La grandezza della lingua è seconda solo ai gesti, e ieri pomeriggio, 29 agosto, con inizio alle 18.30, non ci sono stati terzi incomodi quando Elena e Malih si sono seduti sul divano della Casa delle Culture per illustrare il lavoro dello scrittore marocchino senigalliese, che si è ritrovato sulle spalle un nome ad hoc per vivere dove? Ma lih.
Malih è blogger, giornalista, scrittore. Io l’ho conosciuto 7 anni fa durante le lotte condotte da Rete Migranti e associazioni e sindacati per la regolarizzazione nella concessione dei permessi di soggiorno e dei ricongiungimenti familiari nelle Marche. Ed è proprio questa sua evoluzione a scrittore, professione pensata impensata per un extracomunitario, a rendere interessante un incontro con lui.
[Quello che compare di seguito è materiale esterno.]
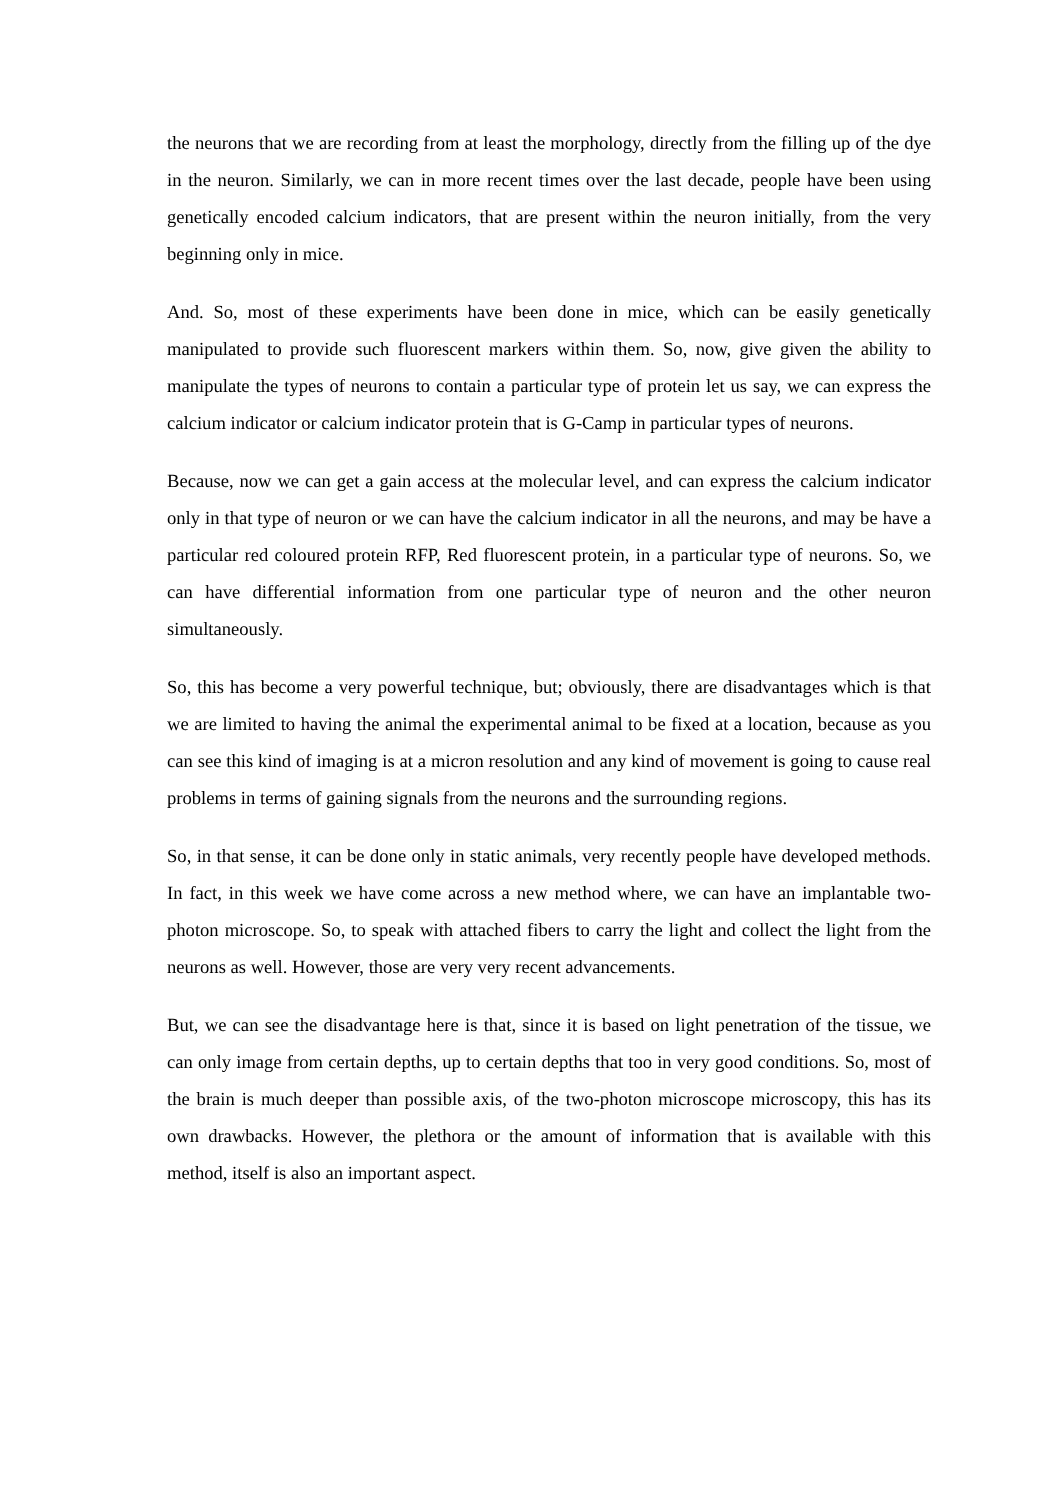the neurons that we are recording from at least the morphology, directly from the filling up of the dye in the neuron. Similarly, we can in more recent times over the last decade, people have been using genetically encoded calcium indicators, that are present within the neuron initially, from the very beginning only in mice.
And. So, most of these experiments have been done in mice, which can be easily genetically manipulated to provide such fluorescent markers within them. So, now, give given the ability to manipulate the types of neurons to contain a particular type of protein let us say, we can express the calcium indicator or calcium indicator protein that is G-Camp in particular types of neurons.
Because, now we can get a gain access at the molecular level, and can express the calcium indicator only in that type of neuron or we can have the calcium indicator in all the neurons, and may be have a particular red coloured protein RFP, Red fluorescent protein, in a particular type of neurons. So, we can have differential information from one particular type of neuron and the other neuron simultaneously.
So, this has become a very powerful technique, but; obviously, there are disadvantages which is that we are limited to having the animal the experimental animal to be fixed at a location, because as you can see this kind of imaging is at a micron resolution and any kind of movement is going to cause real problems in terms of gaining signals from the neurons and the surrounding regions.
So, in that sense, it can be done only in static animals, very recently people have developed methods. In fact, in this week we have come across a new method where, we can have an implantable two-photon microscope. So, to speak with attached fibers to carry the light and collect the light from the neurons as well. However, those are very very recent advancements.
But, we can see the disadvantage here is that, since it is based on light penetration of the tissue, we can only image from certain depths, up to certain depths that too in very good conditions. So, most of the brain is much deeper than possible axis, of the two-photon microscope microscopy, this has its own drawbacks. However, the plethora or the amount of information that is available with this method, itself is also an important aspect.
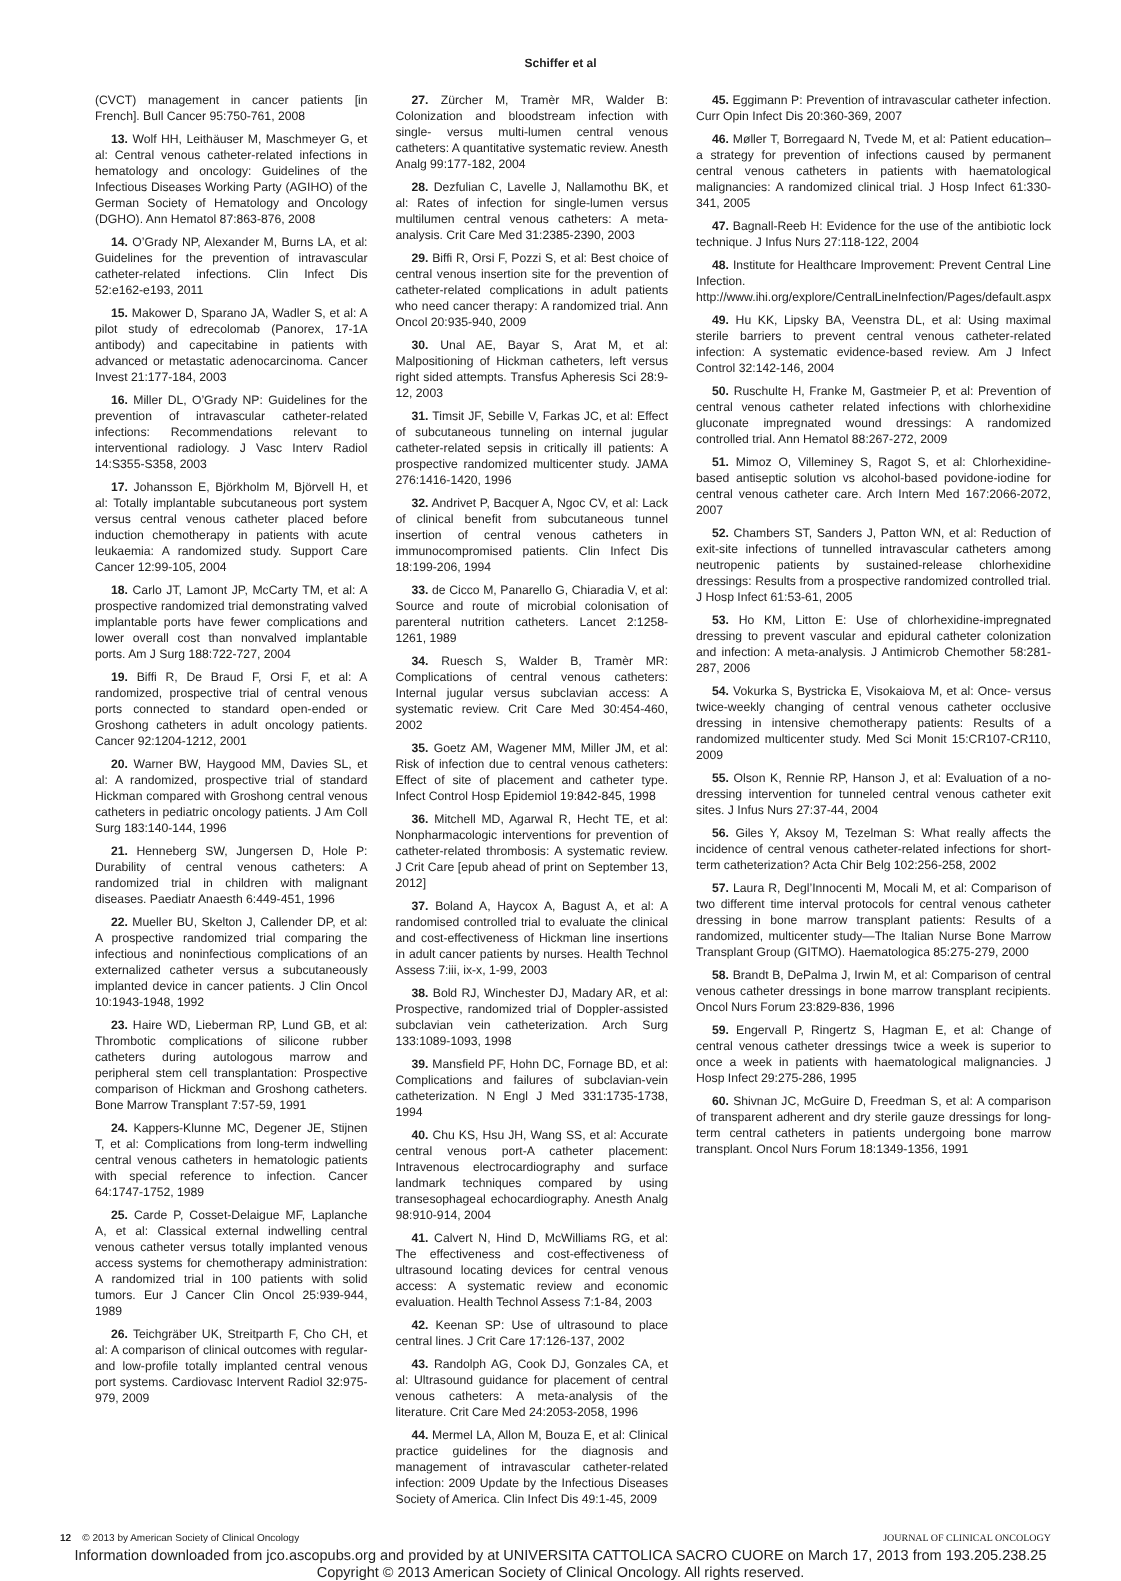Schiffer et al
(CVCT) management in cancer patients [in French]. Bull Cancer 95:750-761, 2008
13. Wolf HH, Leithäuser M, Maschmeyer G, et al: Central venous catheter-related infections in hematology and oncology: Guidelines of the Infectious Diseases Working Party (AGIHO) of the German Society of Hematology and Oncology (DGHO). Ann Hematol 87:863-876, 2008
14. O’Grady NP, Alexander M, Burns LA, et al: Guidelines for the prevention of intravascular catheter-related infections. Clin Infect Dis 52:e162-e193, 2011
15. Makower D, Sparano JA, Wadler S, et al: A pilot study of edrecolomab (Panorex, 17-1A antibody) and capecitabine in patients with advanced or metastatic adenocarcinoma. Cancer Invest 21:177-184, 2003
16. Miller DL, O’Grady NP: Guidelines for the prevention of intravascular catheter-related infections: Recommendations relevant to interventional radiology. J Vasc Interv Radiol 14:S355-S358, 2003
17. Johansson E, Björkholm M, Björvell H, et al: Totally implantable subcutaneous port system versus central venous catheter placed before induction chemotherapy in patients with acute leukaemia: A randomized study. Support Care Cancer 12:99-105, 2004
18. Carlo JT, Lamont JP, McCarty TM, et al: A prospective randomized trial demonstrating valved implantable ports have fewer complications and lower overall cost than nonvalved implantable ports. Am J Surg 188:722-727, 2004
19. Biffi R, De Braud F, Orsi F, et al: A randomized, prospective trial of central venous ports connected to standard open-ended or Groshong catheters in adult oncology patients. Cancer 92:1204-1212, 2001
20. Warner BW, Haygood MM, Davies SL, et al: A randomized, prospective trial of standard Hickman compared with Groshong central venous catheters in pediatric oncology patients. J Am Coll Surg 183:140-144, 1996
21. Henneberg SW, Jungersen D, Hole P: Durability of central venous catheters: A randomized trial in children with malignant diseases. Paediatr Anaesth 6:449-451, 1996
22. Mueller BU, Skelton J, Callender DP, et al: A prospective randomized trial comparing the infectious and noninfectious complications of an externalized catheter versus a subcutaneously implanted device in cancer patients. J Clin Oncol 10:1943-1948, 1992
23. Haire WD, Lieberman RP, Lund GB, et al: Thrombotic complications of silicone rubber catheters during autologous marrow and peripheral stem cell transplantation: Prospective comparison of Hickman and Groshong catheters. Bone Marrow Transplant 7:57-59, 1991
24. Kappers-Klunne MC, Degener JE, Stijnen T, et al: Complications from long-term indwelling central venous catheters in hematologic patients with special reference to infection. Cancer 64:1747-1752, 1989
25. Carde P, Cosset-Delaigue MF, Laplanche A, et al: Classical external indwelling central venous catheter versus totally implanted venous access systems for chemotherapy administration: A randomized trial in 100 patients with solid tumors. Eur J Cancer Clin Oncol 25:939-944, 1989
26. Teichgräber UK, Streitparth F, Cho CH, et al: A comparison of clinical outcomes with regular- and low-profile totally implanted central venous port systems. Cardiovasc Intervent Radiol 32:975-979, 2009
27. Zürcher M, Tramèr MR, Walder B: Colonization and bloodstream infection with single- versus multi-lumen central venous catheters: A quantitative systematic review. Anesth Analg 99:177-182, 2004
28. Dezfulian C, Lavelle J, Nallamothu BK, et al: Rates of infection for single-lumen versus multilumen central venous catheters: A meta-analysis. Crit Care Med 31:2385-2390, 2003
29. Biffi R, Orsi F, Pozzi S, et al: Best choice of central venous insertion site for the prevention of catheter-related complications in adult patients who need cancer therapy: A randomized trial. Ann Oncol 20:935-940, 2009
30. Unal AE, Bayar S, Arat M, et al: Malpositioning of Hickman catheters, left versus right sided attempts. Transfus Apheresis Sci 28:9-12, 2003
31. Timsit JF, Sebille V, Farkas JC, et al: Effect of subcutaneous tunneling on internal jugular catheter-related sepsis in critically ill patients: A prospective randomized multicenter study. JAMA 276:1416-1420, 1996
32. Andrivet P, Bacquer A, Ngoc CV, et al: Lack of clinical benefit from subcutaneous tunnel insertion of central venous catheters in immunocompromised patients. Clin Infect Dis 18:199-206, 1994
33. de Cicco M, Panarello G, Chiaradia V, et al: Source and route of microbial colonisation of parenteral nutrition catheters. Lancet 2:1258-1261, 1989
34. Ruesch S, Walder B, Tramèr MR: Complications of central venous catheters: Internal jugular versus subclavian access: A systematic review. Crit Care Med 30:454-460, 2002
35. Goetz AM, Wagener MM, Miller JM, et al: Risk of infection due to central venous catheters: Effect of site of placement and catheter type. Infect Control Hosp Epidemiol 19:842-845, 1998
36. Mitchell MD, Agarwal R, Hecht TE, et al: Nonpharmacologic interventions for prevention of catheter-related thrombosis: A systematic review. J Crit Care [epub ahead of print on September 13, 2012]
37. Boland A, Haycox A, Bagust A, et al: A randomised controlled trial to evaluate the clinical and cost-effectiveness of Hickman line insertions in adult cancer patients by nurses. Health Technol Assess 7:iii, ix-x, 1-99, 2003
38. Bold RJ, Winchester DJ, Madary AR, et al: Prospective, randomized trial of Doppler-assisted subclavian vein catheterization. Arch Surg 133:1089-1093, 1998
39. Mansfield PF, Hohn DC, Fornage BD, et al: Complications and failures of subclavian-vein catheterization. N Engl J Med 331:1735-1738, 1994
40. Chu KS, Hsu JH, Wang SS, et al: Accurate central venous port-A catheter placement: Intravenous electrocardiography and surface landmark techniques compared by using transesophageal echocardiography. Anesth Analg 98:910-914, 2004
41. Calvert N, Hind D, McWilliams RG, et al: The effectiveness and cost-effectiveness of ultrasound locating devices for central venous access: A systematic review and economic evaluation. Health Technol Assess 7:1-84, 2003
42. Keenan SP: Use of ultrasound to place central lines. J Crit Care 17:126-137, 2002
43. Randolph AG, Cook DJ, Gonzales CA, et al: Ultrasound guidance for placement of central venous catheters: A meta-analysis of the literature. Crit Care Med 24:2053-2058, 1996
44. Mermel LA, Allon M, Bouza E, et al: Clinical practice guidelines for the diagnosis and management of intravascular catheter-related infection: 2009 Update by the Infectious Diseases Society of America. Clin Infect Dis 49:1-45, 2009
45. Eggimann P: Prevention of intravascular catheter infection. Curr Opin Infect Dis 20:360-369, 2007
46. Møller T, Borregaard N, Tvede M, et al: Patient education–a strategy for prevention of infections caused by permanent central venous catheters in patients with haematological malignancies: A randomized clinical trial. J Hosp Infect 61:330-341, 2005
47. Bagnall-Reeb H: Evidence for the use of the antibiotic lock technique. J Infus Nurs 27:118-122, 2004
48. Institute for Healthcare Improvement: Prevent Central Line Infection. http://www.ihi.org/explore/CentralLineInfection/Pages/default.aspx
49. Hu KK, Lipsky BA, Veenstra DL, et al: Using maximal sterile barriers to prevent central venous catheter-related infection: A systematic evidence-based review. Am J Infect Control 32:142-146, 2004
50. Ruschulte H, Franke M, Gastmeier P, et al: Prevention of central venous catheter related infections with chlorhexidine gluconate impregnated wound dressings: A randomized controlled trial. Ann Hematol 88:267-272, 2009
51. Mimoz O, Villeminey S, Ragot S, et al: Chlorhexidine-based antiseptic solution vs alcohol-based povidone-iodine for central venous catheter care. Arch Intern Med 167:2066-2072, 2007
52. Chambers ST, Sanders J, Patton WN, et al: Reduction of exit-site infections of tunnelled intravascular catheters among neutropenic patients by sustained-release chlorhexidine dressings: Results from a prospective randomized controlled trial. J Hosp Infect 61:53-61, 2005
53. Ho KM, Litton E: Use of chlorhexidine-impregnated dressing to prevent vascular and epidural catheter colonization and infection: A meta-analysis. J Antimicrob Chemother 58:281-287, 2006
54. Vokurka S, Bystricka E, Visokaiova M, et al: Once- versus twice-weekly changing of central venous catheter occlusive dressing in intensive chemotherapy patients: Results of a randomized multicenter study. Med Sci Monit 15:CR107-CR110, 2009
55. Olson K, Rennie RP, Hanson J, et al: Evaluation of a no-dressing intervention for tunneled central venous catheter exit sites. J Infus Nurs 27:37-44, 2004
56. Giles Y, Aksoy M, Tezelman S: What really affects the incidence of central venous catheter-related infections for short-term catheterization? Acta Chir Belg 102:256-258, 2002
57. Laura R, Degl’Innocenti M, Mocali M, et al: Comparison of two different time interval protocols for central venous catheter dressing in bone marrow transplant patients: Results of a randomized, multicenter study—The Italian Nurse Bone Marrow Transplant Group (GITMO). Haematologica 85:275-279, 2000
58. Brandt B, DePalma J, Irwin M, et al: Comparison of central venous catheter dressings in bone marrow transplant recipients. Oncol Nurs Forum 23:829-836, 1996
59. Engervall P, Ringertz S, Hagman E, et al: Change of central venous catheter dressings twice a week is superior to once a week in patients with haematological malignancies. J Hosp Infect 29:275-286, 1995
60. Shivnan JC, McGuire D, Freedman S, et al: A comparison of transparent adherent and dry sterile gauze dressings for long-term central catheters in patients undergoing bone marrow transplant. Oncol Nurs Forum 18:1349-1356, 1991
12 © 2013 by American Society of Clinical Oncology JOURNAL OF CLINICAL ONCOLOGY
Information downloaded from jco.ascopubs.org and provided by at UNIVERSITA CATTOLICA SACRO CUORE on March 17, 2013 from 193.205.238.25
Copyright © 2013 American Society of Clinical Oncology. All rights reserved.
Numerosi sono stati gli insegnanti, gli studenti universitari ed i cittadini desiderosi di alfabetizzarsi ad intervenire, seduti sulle seggiole della struttura pubblica e ripubblicizzata, in una delle tante finestre aperte da Adriatico Mediterraneo.
Loro no, erano seduti sul divano, prendendo esempio da uno dei racconti scritti da Malih, presente nella raccolta Lo sguardo degli altri(Michele Di Salvo Editore), che consiglio caldamente per una panoramica su numerose nazionalità che scrivono in italiano. Divano è il luogo di chi non ha casa, non medita bene sul letto, di chi lo occupa quando va a trovare gli altri. Insomma, una scelta di vita di intrattenimento, posporre ed insieme prendere tempo per affrontare. Una provocazione, perchè quando è stato preso come libro di lettura in un istituto superiore di Senigallia, dopo che gli alunni hanno scoperto l’origine araba delle parole divano, ottomana e camallo, la signora preside si è ben guardata dal concedercelo nella scuola per quella che è stata la giornata finale del progetto “La finestra accanto”. Non sapeva cosa perdeva.
Camallo, lo scaricatore di porto in genovese, deriva dall’arabo. Kamal è l’alter ego di Mohamed, nell’edizione completa del libro chiamato ‘Il divano non è un luogo comune’. Kamal ironizza lievemente sui luoghi comuni attraverso i quali viene descritta l’immigrazione, Mohamed usa meglio di lui l’Italiano, e Malih firma. Attraversiamo assieme i quartieri ad “alta concentrazione di migranti” (ad Ancona i ricchi stanno al Rio’ della Fettina, questo sarà del Kebab o del Cuscus?), dove i partiti politici si concentrano anche loro nell’attaccare i migranti o nel difenderli, ma solo lì. “Voi italiani lavorate nell’assistenza sociale grazie a noi, visto che vi concentrate sui nostri bambini e sui nostri vecchi; e poi come potete riuscire a riadattare alla norma delle persone quando ci avete certe facce da disadattati voi?”. Al di là delle etichette; e per disetichettare del tutto Kamal prende in giro i suoi conterranei che, col sesso spalmato sul caffè al mattino al bar, pensavano come altri stranieri che in Italia le ragazze fossero disinibite praticanti dell’amore libero annunciato negli anni 70 da Wilelm Reich(La rivoluzione sessuale). Ci siamo tolti anche questo sassolino, direi macigno per tutti noi maschi.
Elena si muove a suo agio, si è informata a puntino ed ha gradito l’opera: come andrebbe fatto. Mentre parliamo fuori, prima di iniziare, commentiamo l’ultima, in ordine di tempo, ondata di persone disperate che tentano di allontanarsi da dittature e guerre( Egitto, Siria, Kurdistan) e con Belbaji Mohamed, operaio in Italia da 6 anni ed attivista antirazzista anche lui, ricordiamo il nostro impegno per rendere giustizia ai profughi dal Darfur, dalla Libia, dal Corno d’Africa che negli ultimi anni sono stati ospitati anche nelle Marche. Contatti umani, ragionamenti fatti fra persone che non hanno una lingua in comune (ricordate i giochi fra bambini, quando dovevamo essere ancora alfabetizzati?) per avere assistenza medica o psicologica o nutrizionale. Una promessa, parlando fra di noi, che nella prossima “Emergenza” ci sia più coordinamento e meno emergenza. Il lavoro collettivo ci ha maturati, ed è la stessa cosa che penso ascoltando le domande ed i pensieri ad alta voce che rimbalzano dalle voci dei presenti, nella stanza fino alle 20, ora in cui dobbiamo fare posto a danzatori e suonatori che preparano il seguente appuntamento.
Ci risentiremo? Certamente, con aggregazioni nuove e vecchie, perchè di istruzione ed alfabetizzazione non si invecchia. Grazie, CC, grazie, AD MED.